A Life of Discovery: Works from The Allan Stone Collection | Contemporary Art Online
A Life of Discovery: Works from The Allan Stone Collection | Contemporary Art Online
Lot Closed
December 10, 05:14 PM GMT
Estimate
18,000 - 25,000 USD
Lot Details
Description
ARSHILE GORKY
1904 - 194
UNTITLED
graphite on paper
Sheet: 12½ by 9½ in. (31.8 by 24.1 cm)
Framed: 19½ by 17 in. (49.5 by 43.2 cm)
Executed circa 1940s, this work is catalogued in the Arshile Gorky Foundation Archives as number D1520.
Please note that this work will be exhibited at Allan Stone Projects. Purchased items will be available for collection at Crozier Fine Arts, 1 Star Ledger Plaza, Newark, NJ as of Thursday, December 13th.
Estate of Arshile Gorky
Agnes “Mougouch” Gorky Phillips Fielding, New York
Private Collection
Galerie 1900-2000, Paris
Parasol Press Ltd., New York (acquired from the above in March 1984)

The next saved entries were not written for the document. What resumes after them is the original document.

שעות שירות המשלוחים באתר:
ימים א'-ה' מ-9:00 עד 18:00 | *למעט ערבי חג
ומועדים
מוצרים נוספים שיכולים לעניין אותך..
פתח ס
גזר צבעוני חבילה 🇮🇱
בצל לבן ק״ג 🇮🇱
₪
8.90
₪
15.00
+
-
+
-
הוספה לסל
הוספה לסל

Acquired from the above by the present owner
New York, Allan Stone Projects, Artists of the New York School, October - December 2016
New York, Allan Stone Projects, Draughtsmanship: Selected Drawings from the Allan Stone Collection, March - April 2018
Of the many abstract painters exhibited and collected by Allan Stone, few are more closely associated with his program and expertise than Abstract Expressionist Arshile Gorky. Allan Stone mounted numerous comprehensive exhibitions of Gorky's work, and many of the most revered Gorky paintings and works on paper in prestigious collections today passed through Allan Stone's hands.
Though his life was tragically short, Gorky is recognized as an essential bridge between European Surrealism and American Abstract Expression. Gorky is most recognizable in mature works that employ the Surrealist technique of “automatic drawing,” where pen or pencil marks are made without preconception and the creations are interpreted as subconscious thought. His innovative style combined childhood memories – the gardens, orchards and wheat fields – with direct observations from his American life. The resultant works are both specific and allusive, generating symbols that are both stirring and relatable, but unable to be definitively identified. Many artists, particularly those of the 1950s New York School, have credited Gorky as a major source of inspiration.
Gorky was first exhibited at the Museum of Modern Art in 1930, with fellow artists under thirty-five. Countless other exhibitions ensued, including a retrospective of drawings at the Whitney Museum of American Art and the Menil Collection in Houston, in 2003, and another in 2009 at the Philadelphia Museum of Art, traveling to the Tate Modern in London, and Museum of Contemporary Art in Los Angeles. Gorky’s work is in numerous museum collections, including the Solomon R. Guggenheim Museum, Louisiana Museum of Modern Art, Humlebaek, Denmark, and Centre Georges Pompidou, Paris. In a decade characterized by personal tragedy, Gorky took his own life in Sherman, Connecticut, in 1948. The Arshile Gorky Foundation was established by the artist’s family in 2005, with a mission to further develop and shape his lasting influence.